> _Kutipan Teks_
────────────────

Sedangkan lokasi proyek terletak di Kabupaten Tangerang, Kabupaten Serang, Kota Tangerang, dan Kota Cilegon. Total penyerapan tenaga kerja untuk realisasi PMDN sendiri pada tahun 2009 adalah sebanyak 2.710 orang.

11.2. Anggaran Pendapatan dan Belanja Daerah (APBD)

Salah satu instrumen kebijakan fiskal yang dimiliki oleh Pemerintah adalah pengeluaran atau belanja Pemerintah. Melalui pos pengeluarannya, Pemerintah melakukan intervensi terhadap perekonomian nasional/ daerah dengan tujuan untuk meningkatkan PDB/PDRB, menciptakan lapangan kerja, mengurangi pengangguran dan meningkatkan pendapatan masyarakat serta mengurangi kemiskinan.

────────────────

[Entri yang termuat dalam set data]
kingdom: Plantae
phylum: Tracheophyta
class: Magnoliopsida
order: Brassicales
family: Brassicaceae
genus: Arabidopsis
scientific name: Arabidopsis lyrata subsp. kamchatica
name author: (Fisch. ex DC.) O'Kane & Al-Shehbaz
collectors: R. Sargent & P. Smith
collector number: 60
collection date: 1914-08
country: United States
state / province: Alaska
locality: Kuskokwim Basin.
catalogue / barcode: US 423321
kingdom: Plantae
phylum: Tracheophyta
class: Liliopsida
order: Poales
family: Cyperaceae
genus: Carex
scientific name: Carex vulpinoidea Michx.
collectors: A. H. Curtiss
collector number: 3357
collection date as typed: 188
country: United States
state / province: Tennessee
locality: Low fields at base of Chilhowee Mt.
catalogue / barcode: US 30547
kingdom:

────────────────

> _Tugas yang Dikerjakan_
1. Salin ulang tanpa perubahan baris-baris entri, mulai dari baris yang memuat "family: Cyperaceae" sampai akhir entri, termasuk kedua ujungnya.
2. Teruskan kutipan tentang belanja pemerintah dan APBD, mulai setelah kalimat terakhirnya.

> _Jawaban yang Diharapkan_
1.
family: Cyperaceae
genus: Carex
scientific name: Carex vulpinoidea Michx.
collectors: A. H. Curtiss
collector number: 3357
collection date as typed: 188
country: United States
state / province: Tennessee
locality: Low fields at base of Chilhowee Mt.
catalogue / barcode: US 30547
kingdom:

2.
Kebijakan fiskal dikatakan ekspansif apabila pengeluaran pemerintah terus meningkat dan politik anggarannya adalah defisit. Kebijakan fiskal yang ekspansif sangat bermanfaat dalam kondisi krisis ekonomi atau pada saat kondisi ekonomi sedang lesu sehingga pemulihan ekonomi menjadi lebih terpacu.
Kebijakan fiskal dikatakan kontraktif apabila pengeluaran pemerintah menurun atau politik anggarannya adalah surplus. Kebijakan fiskal yang kontraktif sangat bermanfaat untuk mengurangi tekanan inflasi akibatpertumbuhan ekonomi yang terlalu tinggi.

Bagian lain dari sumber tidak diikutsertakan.